* Bunds pause, hold in range; sell-off seen overdone
* Doubts over Spanish aid request weigh on bonds
* Spain yields may rise further ahead of Thursday auction
By Kirsten Donovan
LONDON, Sept 17 (Reuters) - German government bonds edged up on Monday, with the previous session’s sharp sell-off seen as overdone given lingering doubts over when, or if, Spain will seek financial aid.
But German yields still hovered around 11-week highs, having risen sharply on Friday after the U.S. Federal Reserve said it would pump $40 billion into the U.S. economy each month until it saw a sustained upturn in the jobs market.
The Fed’s pledge weighed on safe-haven assets - also including U.S. Treasuries - and lifted peripheral euro zone debt. But with questions unanswered over whether Spain will ask for a bailout that could trigger European Central Bank intervention, analysts said some reversal of the recent moves was possible.
“A lot of good news is priced in and now the market is pondering whether or when Spain might require a bailout,” said Rabobank rate strategist Richard McGuire. “The realisation is dawning it might not be rushing.”
Riskier assets such as equities have rallied at the expense of safe-haven government bonds since the ECB said in late July it would do whatever it takes to preserve the euro and then detailed a bond-buying plan earlier this month.
But Spain must ask for aid before the ECB will step in, something a German official said last week was not inevitable.
Spain’s pledge of a reform timetable at Friday’s euro zone finance ministers meeting is seen by some as paving the way for such a request, while weekend protests in Madrid offered a taste of how unpopular further austerity measures would be.
“The market has priced in an actual bailout and the longer Spain prevaricates, the greater the risk the market will strong-arm them into accepting a support package,” McGuire said.
Two-year Spanish bond yields were 12 basis points higher at 3.36 percent, with the Italian equivalent up 8 basis points at 2.6 percent. Ten-year yields also rose.
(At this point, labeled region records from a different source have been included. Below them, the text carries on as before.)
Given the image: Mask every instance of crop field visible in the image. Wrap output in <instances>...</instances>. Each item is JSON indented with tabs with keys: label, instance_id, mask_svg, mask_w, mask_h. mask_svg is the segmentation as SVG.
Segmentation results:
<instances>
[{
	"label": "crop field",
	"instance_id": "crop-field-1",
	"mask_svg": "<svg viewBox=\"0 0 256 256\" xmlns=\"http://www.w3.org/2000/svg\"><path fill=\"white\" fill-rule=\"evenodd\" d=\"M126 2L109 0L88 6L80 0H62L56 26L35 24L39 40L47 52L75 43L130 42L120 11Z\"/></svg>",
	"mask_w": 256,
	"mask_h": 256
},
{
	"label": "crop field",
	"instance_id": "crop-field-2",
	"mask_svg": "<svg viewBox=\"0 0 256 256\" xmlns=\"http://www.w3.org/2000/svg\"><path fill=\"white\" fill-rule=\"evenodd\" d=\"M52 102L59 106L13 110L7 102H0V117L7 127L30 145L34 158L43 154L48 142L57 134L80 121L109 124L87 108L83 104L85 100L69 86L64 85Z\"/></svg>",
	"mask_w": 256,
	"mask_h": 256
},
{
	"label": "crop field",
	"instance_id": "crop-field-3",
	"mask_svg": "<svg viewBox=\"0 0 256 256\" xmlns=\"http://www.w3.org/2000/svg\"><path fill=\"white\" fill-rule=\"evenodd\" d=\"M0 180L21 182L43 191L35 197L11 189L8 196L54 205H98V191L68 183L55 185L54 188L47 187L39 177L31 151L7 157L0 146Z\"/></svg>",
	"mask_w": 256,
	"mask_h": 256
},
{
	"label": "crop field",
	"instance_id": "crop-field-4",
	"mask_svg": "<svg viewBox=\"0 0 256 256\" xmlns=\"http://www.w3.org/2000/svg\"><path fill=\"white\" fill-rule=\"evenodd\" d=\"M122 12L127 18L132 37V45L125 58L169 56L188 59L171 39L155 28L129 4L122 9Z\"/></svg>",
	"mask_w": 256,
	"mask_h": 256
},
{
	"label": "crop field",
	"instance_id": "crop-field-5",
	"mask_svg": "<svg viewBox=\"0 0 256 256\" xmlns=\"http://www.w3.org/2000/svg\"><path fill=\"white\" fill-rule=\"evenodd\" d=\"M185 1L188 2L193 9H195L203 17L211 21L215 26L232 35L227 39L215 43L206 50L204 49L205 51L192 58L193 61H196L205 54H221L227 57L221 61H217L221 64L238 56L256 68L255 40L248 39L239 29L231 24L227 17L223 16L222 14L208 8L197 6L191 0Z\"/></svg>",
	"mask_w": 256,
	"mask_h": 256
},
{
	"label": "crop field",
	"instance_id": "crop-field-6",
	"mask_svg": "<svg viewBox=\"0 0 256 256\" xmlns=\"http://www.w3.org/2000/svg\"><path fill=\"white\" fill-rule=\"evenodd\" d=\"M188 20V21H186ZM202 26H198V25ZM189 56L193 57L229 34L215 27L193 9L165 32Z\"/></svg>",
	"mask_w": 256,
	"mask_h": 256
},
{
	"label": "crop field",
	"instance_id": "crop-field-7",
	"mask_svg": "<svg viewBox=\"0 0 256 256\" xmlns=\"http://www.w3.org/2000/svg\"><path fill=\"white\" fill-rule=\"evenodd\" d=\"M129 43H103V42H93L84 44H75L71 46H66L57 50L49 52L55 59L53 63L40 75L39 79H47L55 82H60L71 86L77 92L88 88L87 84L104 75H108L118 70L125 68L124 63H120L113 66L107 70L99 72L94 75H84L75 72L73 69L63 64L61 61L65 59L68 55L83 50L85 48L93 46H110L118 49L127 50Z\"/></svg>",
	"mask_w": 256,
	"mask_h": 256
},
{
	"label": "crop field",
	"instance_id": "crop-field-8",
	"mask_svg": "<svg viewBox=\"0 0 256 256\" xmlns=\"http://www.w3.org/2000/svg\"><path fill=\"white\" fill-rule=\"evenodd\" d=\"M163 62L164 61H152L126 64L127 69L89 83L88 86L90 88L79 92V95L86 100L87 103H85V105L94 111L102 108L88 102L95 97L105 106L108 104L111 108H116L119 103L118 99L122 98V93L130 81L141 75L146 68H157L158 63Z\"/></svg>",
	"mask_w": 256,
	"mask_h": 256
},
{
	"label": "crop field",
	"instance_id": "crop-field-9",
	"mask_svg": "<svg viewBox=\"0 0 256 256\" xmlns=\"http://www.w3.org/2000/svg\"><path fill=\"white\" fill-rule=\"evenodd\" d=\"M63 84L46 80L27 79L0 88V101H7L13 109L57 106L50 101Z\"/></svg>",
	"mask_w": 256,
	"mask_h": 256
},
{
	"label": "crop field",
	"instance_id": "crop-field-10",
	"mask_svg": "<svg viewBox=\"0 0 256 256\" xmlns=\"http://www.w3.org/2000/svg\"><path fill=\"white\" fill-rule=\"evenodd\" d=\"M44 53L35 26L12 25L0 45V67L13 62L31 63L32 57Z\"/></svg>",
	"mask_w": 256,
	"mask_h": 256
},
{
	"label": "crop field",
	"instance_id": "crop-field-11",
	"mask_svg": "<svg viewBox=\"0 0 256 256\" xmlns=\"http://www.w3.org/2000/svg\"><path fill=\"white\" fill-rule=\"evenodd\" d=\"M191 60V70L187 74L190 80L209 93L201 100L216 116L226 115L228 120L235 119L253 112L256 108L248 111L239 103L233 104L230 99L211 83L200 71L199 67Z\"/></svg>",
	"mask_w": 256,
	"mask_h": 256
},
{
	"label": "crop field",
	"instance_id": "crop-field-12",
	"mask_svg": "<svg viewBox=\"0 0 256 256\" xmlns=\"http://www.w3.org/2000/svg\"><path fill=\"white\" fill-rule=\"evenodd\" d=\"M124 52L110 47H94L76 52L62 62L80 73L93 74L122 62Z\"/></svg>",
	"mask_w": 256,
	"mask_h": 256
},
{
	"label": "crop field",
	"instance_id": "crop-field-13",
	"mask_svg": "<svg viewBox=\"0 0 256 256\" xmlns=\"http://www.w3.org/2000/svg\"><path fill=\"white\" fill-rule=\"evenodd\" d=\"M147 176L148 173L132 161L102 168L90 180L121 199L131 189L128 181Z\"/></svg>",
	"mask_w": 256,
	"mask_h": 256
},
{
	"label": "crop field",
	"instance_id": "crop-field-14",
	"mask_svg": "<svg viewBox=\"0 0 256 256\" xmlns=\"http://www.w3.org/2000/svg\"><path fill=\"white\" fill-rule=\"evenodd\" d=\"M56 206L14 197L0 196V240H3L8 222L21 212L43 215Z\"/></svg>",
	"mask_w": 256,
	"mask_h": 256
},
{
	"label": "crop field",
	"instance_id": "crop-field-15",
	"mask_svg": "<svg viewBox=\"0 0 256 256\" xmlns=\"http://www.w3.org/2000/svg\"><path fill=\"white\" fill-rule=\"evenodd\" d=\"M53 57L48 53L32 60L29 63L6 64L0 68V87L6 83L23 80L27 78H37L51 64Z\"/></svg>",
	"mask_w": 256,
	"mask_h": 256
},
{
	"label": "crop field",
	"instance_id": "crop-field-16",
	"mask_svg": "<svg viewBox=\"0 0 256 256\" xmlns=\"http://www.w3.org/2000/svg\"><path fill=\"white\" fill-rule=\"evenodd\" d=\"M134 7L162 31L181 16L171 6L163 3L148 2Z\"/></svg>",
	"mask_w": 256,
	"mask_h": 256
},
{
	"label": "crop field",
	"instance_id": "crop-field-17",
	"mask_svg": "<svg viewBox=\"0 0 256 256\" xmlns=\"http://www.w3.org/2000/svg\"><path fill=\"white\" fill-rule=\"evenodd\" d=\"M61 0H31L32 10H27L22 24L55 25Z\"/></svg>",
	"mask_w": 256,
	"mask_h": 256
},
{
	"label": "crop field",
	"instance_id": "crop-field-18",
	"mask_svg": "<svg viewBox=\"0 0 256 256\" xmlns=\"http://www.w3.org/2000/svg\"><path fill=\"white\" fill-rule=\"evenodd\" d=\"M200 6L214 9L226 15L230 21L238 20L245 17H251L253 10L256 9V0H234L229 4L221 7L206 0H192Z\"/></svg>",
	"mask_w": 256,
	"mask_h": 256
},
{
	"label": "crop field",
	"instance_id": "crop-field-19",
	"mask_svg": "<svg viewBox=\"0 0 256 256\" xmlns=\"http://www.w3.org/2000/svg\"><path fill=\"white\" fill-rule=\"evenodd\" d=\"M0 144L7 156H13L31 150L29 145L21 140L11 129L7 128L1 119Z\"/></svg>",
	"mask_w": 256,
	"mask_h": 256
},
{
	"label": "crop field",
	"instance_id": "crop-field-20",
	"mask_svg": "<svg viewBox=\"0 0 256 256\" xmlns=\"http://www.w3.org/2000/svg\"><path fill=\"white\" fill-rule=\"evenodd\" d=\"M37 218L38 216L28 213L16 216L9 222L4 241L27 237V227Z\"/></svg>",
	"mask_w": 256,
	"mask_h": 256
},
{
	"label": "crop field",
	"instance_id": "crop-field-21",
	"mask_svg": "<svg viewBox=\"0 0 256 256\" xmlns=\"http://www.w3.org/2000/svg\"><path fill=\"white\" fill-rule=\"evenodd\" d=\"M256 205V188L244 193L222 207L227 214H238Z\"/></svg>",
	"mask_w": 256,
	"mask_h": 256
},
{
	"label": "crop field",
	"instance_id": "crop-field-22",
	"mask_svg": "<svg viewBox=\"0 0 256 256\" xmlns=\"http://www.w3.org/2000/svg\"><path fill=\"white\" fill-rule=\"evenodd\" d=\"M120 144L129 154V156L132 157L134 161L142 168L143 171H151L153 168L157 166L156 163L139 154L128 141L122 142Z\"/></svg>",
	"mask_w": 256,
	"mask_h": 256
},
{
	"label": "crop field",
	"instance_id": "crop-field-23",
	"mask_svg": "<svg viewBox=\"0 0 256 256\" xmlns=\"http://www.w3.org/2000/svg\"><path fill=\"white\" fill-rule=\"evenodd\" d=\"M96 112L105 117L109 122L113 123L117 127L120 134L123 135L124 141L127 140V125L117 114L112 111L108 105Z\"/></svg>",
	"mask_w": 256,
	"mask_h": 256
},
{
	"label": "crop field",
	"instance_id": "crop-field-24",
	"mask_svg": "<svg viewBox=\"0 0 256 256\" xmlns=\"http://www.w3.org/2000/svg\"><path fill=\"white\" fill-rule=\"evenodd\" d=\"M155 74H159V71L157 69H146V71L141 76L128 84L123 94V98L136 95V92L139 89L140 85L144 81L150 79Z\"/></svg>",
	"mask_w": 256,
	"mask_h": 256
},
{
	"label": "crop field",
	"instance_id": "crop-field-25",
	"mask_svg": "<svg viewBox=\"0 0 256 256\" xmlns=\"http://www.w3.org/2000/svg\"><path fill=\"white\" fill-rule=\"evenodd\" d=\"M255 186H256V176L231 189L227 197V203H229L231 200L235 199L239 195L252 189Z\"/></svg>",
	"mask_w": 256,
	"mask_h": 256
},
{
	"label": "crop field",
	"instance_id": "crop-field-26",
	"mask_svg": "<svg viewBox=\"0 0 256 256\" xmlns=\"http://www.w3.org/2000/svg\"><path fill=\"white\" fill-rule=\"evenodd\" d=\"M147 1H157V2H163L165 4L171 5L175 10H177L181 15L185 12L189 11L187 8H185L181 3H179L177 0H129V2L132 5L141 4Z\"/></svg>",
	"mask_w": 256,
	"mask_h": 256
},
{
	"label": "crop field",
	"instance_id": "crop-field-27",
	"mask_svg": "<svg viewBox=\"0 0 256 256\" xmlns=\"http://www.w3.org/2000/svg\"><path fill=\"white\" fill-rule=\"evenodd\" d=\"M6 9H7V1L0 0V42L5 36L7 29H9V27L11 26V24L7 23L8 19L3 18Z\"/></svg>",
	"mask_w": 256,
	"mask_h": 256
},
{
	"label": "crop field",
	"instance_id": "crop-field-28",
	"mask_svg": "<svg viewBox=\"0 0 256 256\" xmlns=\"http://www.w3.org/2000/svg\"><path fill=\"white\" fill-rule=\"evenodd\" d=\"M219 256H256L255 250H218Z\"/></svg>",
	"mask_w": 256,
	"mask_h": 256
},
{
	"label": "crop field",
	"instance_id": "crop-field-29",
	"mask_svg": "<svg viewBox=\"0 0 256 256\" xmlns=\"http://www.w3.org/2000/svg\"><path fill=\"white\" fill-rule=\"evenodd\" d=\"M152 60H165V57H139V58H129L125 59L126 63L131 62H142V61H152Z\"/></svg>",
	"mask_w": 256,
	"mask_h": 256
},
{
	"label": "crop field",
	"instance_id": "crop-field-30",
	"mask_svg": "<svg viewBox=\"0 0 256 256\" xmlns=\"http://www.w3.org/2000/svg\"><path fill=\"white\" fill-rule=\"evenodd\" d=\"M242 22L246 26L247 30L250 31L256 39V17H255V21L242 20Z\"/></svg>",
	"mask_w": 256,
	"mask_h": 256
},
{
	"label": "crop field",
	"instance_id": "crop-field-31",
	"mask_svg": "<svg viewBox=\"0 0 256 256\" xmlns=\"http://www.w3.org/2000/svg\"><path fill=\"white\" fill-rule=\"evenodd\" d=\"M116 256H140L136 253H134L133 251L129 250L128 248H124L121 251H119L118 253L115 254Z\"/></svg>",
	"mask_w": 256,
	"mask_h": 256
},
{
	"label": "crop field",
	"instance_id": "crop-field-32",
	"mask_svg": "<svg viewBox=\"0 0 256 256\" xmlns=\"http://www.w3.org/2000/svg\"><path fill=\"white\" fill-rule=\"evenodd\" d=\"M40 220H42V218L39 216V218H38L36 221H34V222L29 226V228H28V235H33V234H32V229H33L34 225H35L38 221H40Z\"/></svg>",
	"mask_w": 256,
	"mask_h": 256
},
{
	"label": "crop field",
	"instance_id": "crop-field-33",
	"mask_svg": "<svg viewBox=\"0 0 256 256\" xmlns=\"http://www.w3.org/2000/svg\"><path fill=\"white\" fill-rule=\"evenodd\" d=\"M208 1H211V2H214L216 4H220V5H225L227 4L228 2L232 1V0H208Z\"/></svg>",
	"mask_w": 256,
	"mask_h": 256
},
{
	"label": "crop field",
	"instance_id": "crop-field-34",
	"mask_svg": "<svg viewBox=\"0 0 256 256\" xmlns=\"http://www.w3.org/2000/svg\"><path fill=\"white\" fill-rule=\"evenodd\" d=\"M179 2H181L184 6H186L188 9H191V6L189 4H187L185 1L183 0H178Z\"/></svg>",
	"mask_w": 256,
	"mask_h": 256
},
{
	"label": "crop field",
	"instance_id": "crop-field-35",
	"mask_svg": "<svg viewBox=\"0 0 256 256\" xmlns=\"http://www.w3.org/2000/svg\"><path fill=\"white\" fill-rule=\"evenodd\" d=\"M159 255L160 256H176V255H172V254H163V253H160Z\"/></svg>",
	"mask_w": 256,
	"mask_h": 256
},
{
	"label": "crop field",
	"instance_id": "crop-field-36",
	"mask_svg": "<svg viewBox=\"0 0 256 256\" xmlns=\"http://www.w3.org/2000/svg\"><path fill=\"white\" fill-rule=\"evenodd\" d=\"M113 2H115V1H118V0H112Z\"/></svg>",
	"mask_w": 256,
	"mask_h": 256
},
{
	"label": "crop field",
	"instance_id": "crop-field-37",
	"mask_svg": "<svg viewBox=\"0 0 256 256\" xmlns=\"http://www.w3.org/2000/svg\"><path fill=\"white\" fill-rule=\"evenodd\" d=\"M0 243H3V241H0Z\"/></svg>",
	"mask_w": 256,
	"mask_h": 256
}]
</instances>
Spanish bonds may come under more pressure before debt auctions on Thursday seen as a gauge of investor confidence in policymakers’ efforts to stem the debt crisis. Analysts said the recent fall in its borrowing costs offered Spain a window to issue longer-maturity paper.
Spain will launch a new three-year bond on Thursday and tap an outstanding 10-year issue. It will announce the amount it plans to raise later on Monday. The country also faces the risk of a Moody’s rating downgrade before the end of the month.
“We’re seeing a little bit of precautionary selling before the auction but it’s quite low key,” a trader said.
“If there’s any weakness at the auction then Moody’s are likely to at least fire a warning shot, which may catapult Spain into asking for help.”
German Bund futures were 18 ticks higher at 138.92, with 10-year yields down 1.5 basis points at 1.66 percent.
Ten-year Bund yields tested June’s 1.69 percent high - the top of the range of the last five months - before retreating.
“There is potential for more upside yield moves but we do not think levels lurch much higher and we ultimately see a move back to the range,” RBS rate strategists said in a note.
They added that for money to flow out of Bunds and back to the euro zone periphery would require “evidence the ECB has cracked the puzzle to bring lasting low-yield equilibrium to the periphery”, something RBS does not see as likely.